(Dataset excerpts)
---*---
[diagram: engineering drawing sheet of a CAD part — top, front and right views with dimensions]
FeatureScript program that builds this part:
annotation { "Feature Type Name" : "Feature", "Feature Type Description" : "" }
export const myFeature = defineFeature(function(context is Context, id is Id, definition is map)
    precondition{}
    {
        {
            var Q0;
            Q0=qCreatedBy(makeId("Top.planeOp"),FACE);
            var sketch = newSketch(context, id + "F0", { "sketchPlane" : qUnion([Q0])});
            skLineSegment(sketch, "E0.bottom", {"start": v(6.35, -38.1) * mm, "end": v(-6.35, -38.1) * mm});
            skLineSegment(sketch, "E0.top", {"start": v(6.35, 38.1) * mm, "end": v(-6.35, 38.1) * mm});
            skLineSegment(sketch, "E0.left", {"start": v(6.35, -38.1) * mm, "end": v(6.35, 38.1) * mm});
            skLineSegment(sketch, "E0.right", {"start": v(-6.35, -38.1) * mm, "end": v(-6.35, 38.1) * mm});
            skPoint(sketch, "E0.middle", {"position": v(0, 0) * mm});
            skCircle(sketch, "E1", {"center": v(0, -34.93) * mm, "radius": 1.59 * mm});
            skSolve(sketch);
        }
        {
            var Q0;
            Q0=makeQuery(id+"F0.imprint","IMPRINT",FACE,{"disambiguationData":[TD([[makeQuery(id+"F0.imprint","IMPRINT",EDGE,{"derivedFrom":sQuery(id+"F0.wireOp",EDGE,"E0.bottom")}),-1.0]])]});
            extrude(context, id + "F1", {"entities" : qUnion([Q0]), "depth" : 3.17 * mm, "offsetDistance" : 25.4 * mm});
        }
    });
---*---
▸ EXERCISE GOAL
Write out all of the lines again, renaming "myFeature" to "mountingBarFeature" and leaving every other character unchanged.

▸ SOLUTION FOR THIS TASK
[diagram: engineering drawing sheet of a CAD part — top, front and right views with dimensions]
FeatureScript program that builds this part:
annotation { "Feature Type Name" : "Feature", "Feature Type Description" : "" }
export const mountingBarFeature = defineFeature(function(context is Context, id is Id, definition is map)
    precondition{}
    {
        {
            var Q0;
            Q0=qCreatedBy(makeId("Top.planeOp"),FACE);
            var sketch = newSketch(context, id + "F0", { "sketchPlane" : qUnion([Q0])});
            skLineSegment(sketch, "E0.bottom", {"start": v(6.35, -38.1) * mm, "end": v(-6.35, -38.1) * mm});
            skLineSegment(sketch, "E0.top", {"start": v(6.35, 38.1) * mm, "end": v(-6.35, 38.1) * mm});
            skLineSegment(sketch, "E0.left", {"start": v(6.35, -38.1) * mm, "end": v(6.35, 38.1) * mm});
            skLineSegment(sketch, "E0.right", {"start": v(-6.35, -38.1) * mm, "end": v(-6.35, 38.1) * mm});
            skPoint(sketch, "E0.middle", {"position": v(0, 0) * mm});
            skCircle(sketch, "E1", {"center": v(0, -34.93) * mm, "radius": 1.59 * mm});
            skSolve(sketch);
        }
        {
            var Q0;
            Q0=makeQuery(id+"F0.imprint","IMPRINT",FACE,{"disambiguationData":[TD([[makeQuery(id+"F0.imprint","IMPRINT",EDGE,{"derivedFrom":sQuery(id+"F0.wireOp",EDGE,"E0.bottom")}),-1.0]])]});
            extrude(context, id + "F1", {"entities" : qUnion([Q0]), "depth" : 3.17 * mm, "offsetDistance" : 25.4 * mm});
        }
    });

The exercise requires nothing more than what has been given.